• _PROBLEM DESCRIPTION_:
Copy the passage of the Bangkok travel post below word for word, from "We visited two" up to and including "shot to the concoction.".

• _DOCUMENT SEGMENT_:
We visited two coffee shops in the area, but both - including the Gallery Drip Coffee - were closed when we arrived (hmmphh), but I finally managed to get my grubby hands on some caffeine at Pacamara. One of their ginormous cup of latte later, and I feel like a normal human being again.

Most of us had the classic latte, but we soon learnt that in the hot Bangkok weather, iced drinks are your best bet. One of us got their Snow Cold Brew. The bottom is a jelly made from espresso, which was then covered with a mountain of shaved milk ice. And then you get to add a espresso shot to the concoction. 



A cheap gimmick, or pure inspiration? A question for the ages.
After several unfruitful attempts to take a picture of a shot being poured into the shaved iced, we pretty much gave up and started stirring everything together. 

Filled with boat noodles and jacked up on caffeine, we thought we could conquer the behemoth that is Chatuchak Market. It's the largest market in Asia with over 15000 individual stalls, and we ... lasted less than a dozen lanes. Some lanes were even air-conditioned. But in the few hours that we were there, it was some of the most productive shopping of the trip. Miss XS bought 8 pairs of shoes, while I've near-revamped my wardrobe. There's a foreigner surcharge in effect, I'm sure, but even so, the clothes were at reasonable prices after some bargaining, and rather well-made too. This ain't them night markets selling junk clothes.  



And look what I found! Okay, I made that, but I bought most of the decorations from Chatuchak market. Many months ago, I went to a terrarium making class. On my way home from the workshop, my car took a turn and my terrarium ... tipped over. It's been a few months, but I still hadn't quite gotten over it yet. I've snagged these sand and stones from a booth and upgraded my Totoro's accommodation, and gave him some new Moomin friends to boot, souvenirs from my Finland trip

My herb garden has so far showed no signs of either herbs or spices, but I also bought some varieties of chili seeds to try my luck yet again. 27th time's the charm!

• _RECORDS SHOWN_:
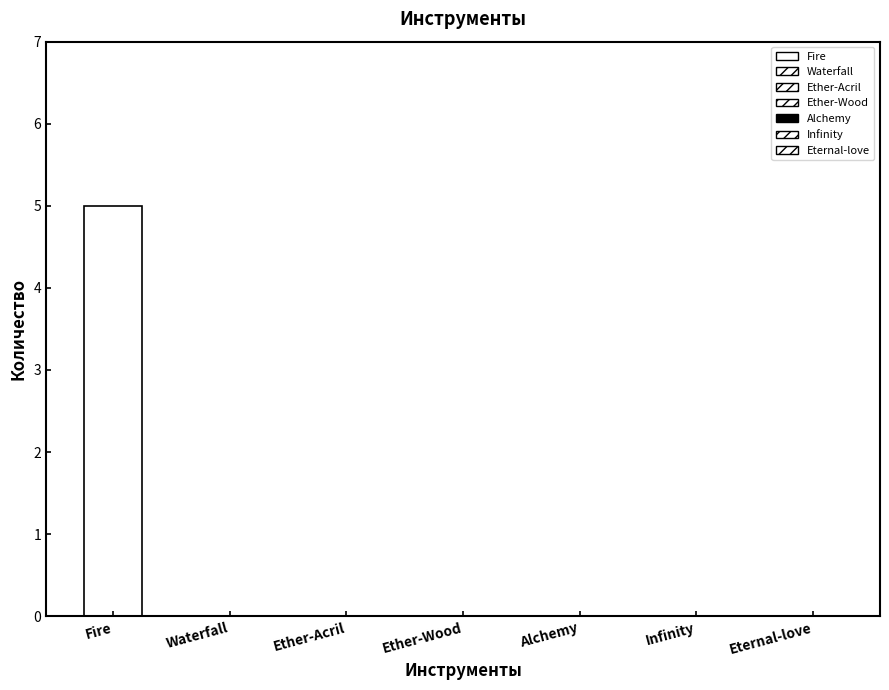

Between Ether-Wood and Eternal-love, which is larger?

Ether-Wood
* * *
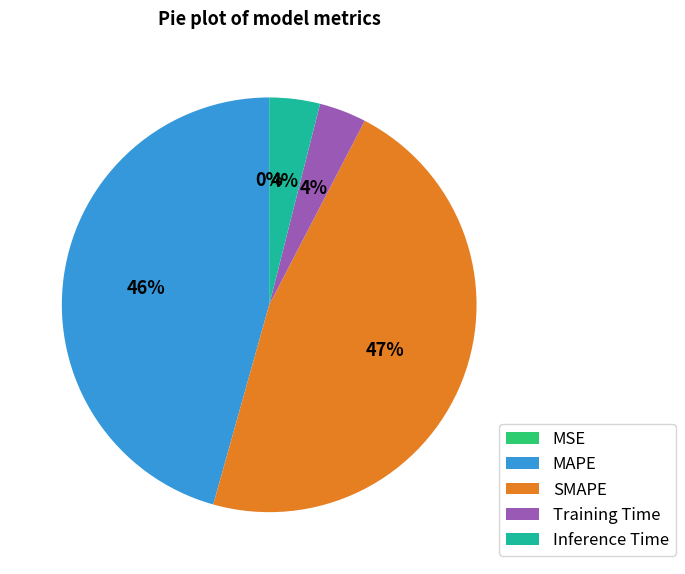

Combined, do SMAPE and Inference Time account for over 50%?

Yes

• _REPLY TO THE TASK_:
We visited two coffee shops in the area, but both - including the Gallery Drip Coffee - were closed when we arrived (hmmphh), but I finally managed to get my grubby hands on some caffeine at Pacamara. One of their ginormous cup of latte later, and I feel like a normal human being again.

Most of us had the classic latte, but we soon learnt that in the hot Bangkok weather, iced drinks are your best bet. One of us got their Snow Cold Brew. The bottom is a jelly made from espresso, which was then covered with a mountain of shaved milk ice. And then you get to add a espresso shot to the concoction.